Assignment |
Look below for the line containing "(429, 293) = (428, 191): none -> orange tray"; from there, print each line exactly up to and including the line containing "(591, 348) = (237, 319): blue", and stop.

Data extracts |
<<<<

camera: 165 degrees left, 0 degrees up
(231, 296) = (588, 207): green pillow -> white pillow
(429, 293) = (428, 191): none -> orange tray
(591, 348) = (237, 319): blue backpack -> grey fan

>>>>
<<<<

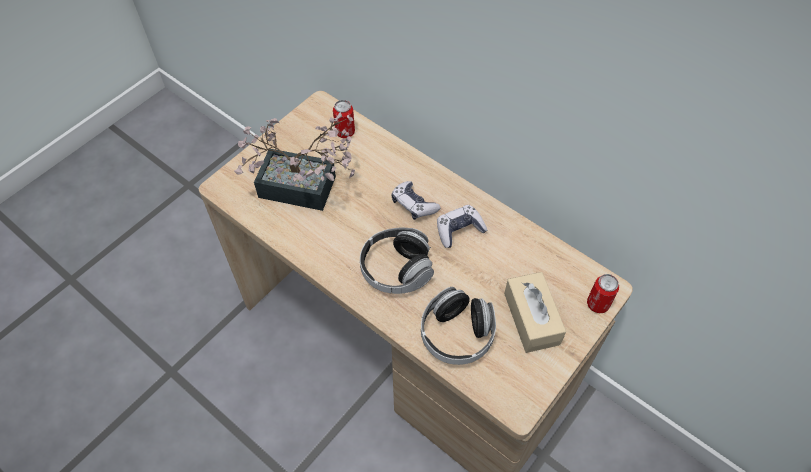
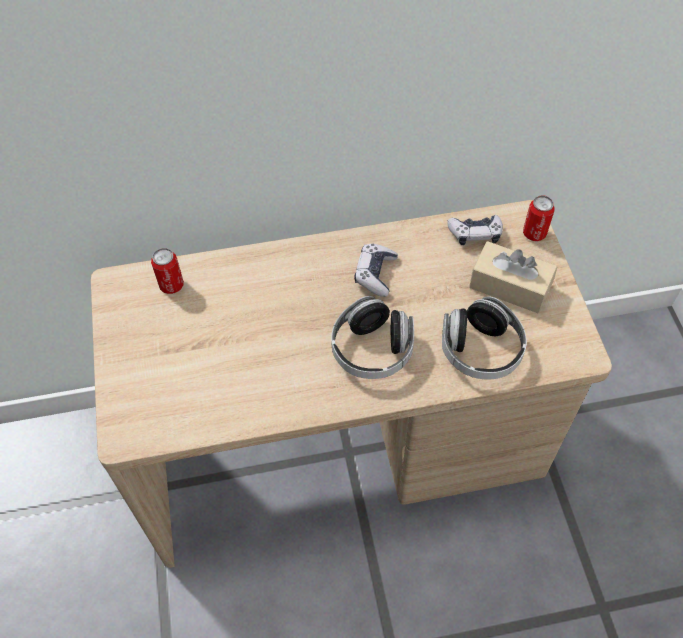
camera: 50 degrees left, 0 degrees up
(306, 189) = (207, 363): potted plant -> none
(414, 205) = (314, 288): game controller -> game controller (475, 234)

>>>>

Answer box |
(429, 293) = (428, 191): none -> orange tray
(591, 348) = (237, 319): blue backpack -> grey fan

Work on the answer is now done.